The current bot employs a greedy strategy, meaning it always chooses the guess that provides the most information in the immediate next step (i.e., onestep). While this is often effective, it doesn’t guarantee the absolute minimum number of moves over the entire game. To truly minimize the average number of moves, the bot would need to look further ahead, similar to how advanced chess bots evaluate multiple moves in advance.

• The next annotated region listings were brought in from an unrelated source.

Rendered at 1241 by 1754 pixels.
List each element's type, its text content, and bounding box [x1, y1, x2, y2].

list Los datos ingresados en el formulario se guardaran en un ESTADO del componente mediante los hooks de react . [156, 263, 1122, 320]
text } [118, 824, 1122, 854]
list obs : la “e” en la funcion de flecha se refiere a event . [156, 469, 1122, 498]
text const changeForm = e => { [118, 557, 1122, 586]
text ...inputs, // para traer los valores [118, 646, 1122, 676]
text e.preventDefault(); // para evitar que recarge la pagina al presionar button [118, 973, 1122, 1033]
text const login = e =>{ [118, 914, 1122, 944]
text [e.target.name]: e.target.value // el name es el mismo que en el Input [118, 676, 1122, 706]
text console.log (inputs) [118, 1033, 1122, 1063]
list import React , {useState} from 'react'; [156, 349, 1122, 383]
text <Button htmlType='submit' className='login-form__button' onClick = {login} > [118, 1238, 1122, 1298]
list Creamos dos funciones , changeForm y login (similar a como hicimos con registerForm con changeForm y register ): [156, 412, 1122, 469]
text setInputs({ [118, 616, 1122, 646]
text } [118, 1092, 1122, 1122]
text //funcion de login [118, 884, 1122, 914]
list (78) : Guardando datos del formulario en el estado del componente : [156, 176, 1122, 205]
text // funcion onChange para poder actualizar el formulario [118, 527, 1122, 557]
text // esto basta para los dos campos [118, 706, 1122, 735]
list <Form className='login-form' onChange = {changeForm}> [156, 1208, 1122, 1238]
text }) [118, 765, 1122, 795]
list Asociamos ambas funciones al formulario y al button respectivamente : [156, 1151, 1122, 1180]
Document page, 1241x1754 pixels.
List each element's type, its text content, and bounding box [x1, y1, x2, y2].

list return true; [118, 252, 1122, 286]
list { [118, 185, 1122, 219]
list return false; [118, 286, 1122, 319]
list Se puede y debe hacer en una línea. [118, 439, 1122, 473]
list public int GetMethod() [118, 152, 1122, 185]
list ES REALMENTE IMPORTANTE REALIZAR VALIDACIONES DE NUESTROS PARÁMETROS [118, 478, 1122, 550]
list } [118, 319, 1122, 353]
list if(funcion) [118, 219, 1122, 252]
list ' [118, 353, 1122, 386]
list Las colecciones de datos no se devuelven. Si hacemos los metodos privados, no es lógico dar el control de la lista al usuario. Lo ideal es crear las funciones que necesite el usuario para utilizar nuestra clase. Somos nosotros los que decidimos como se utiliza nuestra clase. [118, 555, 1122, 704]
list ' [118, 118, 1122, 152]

This improvement would involve implementing an algorithm akin to a minimax or expectimax search. Instead of just picking the best onestep choice, the bot would:

  1. Simulate Future Moves: For each potential guess, it would simulate all possible Wordle results and the subsequent reduction in the word list.
  2. Recursively Evaluate: For each of these reduced word lists, it would recursively call the decision-making process to find the optimal next guess, and so on, for a predetermined ‘depth’ of moves (e.g., 2, 3, or more steps ahead).
  3. Minimize Expected Value: The bot would then choose the initial guess that leads to the lowest expected number of total turns, considering the probabilities of each possible Wordle result at each stage.

Computational Complexity:

The primary challenge with looking further ahead is the exponential increase in computational complexity. If N is the number of possible guesses and M is the average number of distinct Wordle results for a given guess, then looking k steps ahead could involve approximately $O(N \times M^k)$ evaluations. For Wordle, M can be significant (up to $3^5 = 243$ unique results), making a deep search computationally intensive without heavy optimization or pruning techniques.

Despite the computational cost, a multi-step lookahead approach would theoretically yield a more optimal Wordle solver, as it could anticipate scenarios where an immediate “best” guess leads to a difficult state later in the game. This is a common trade-off in AI for games: a deeper search often leads to better play, but at a higher computational expense.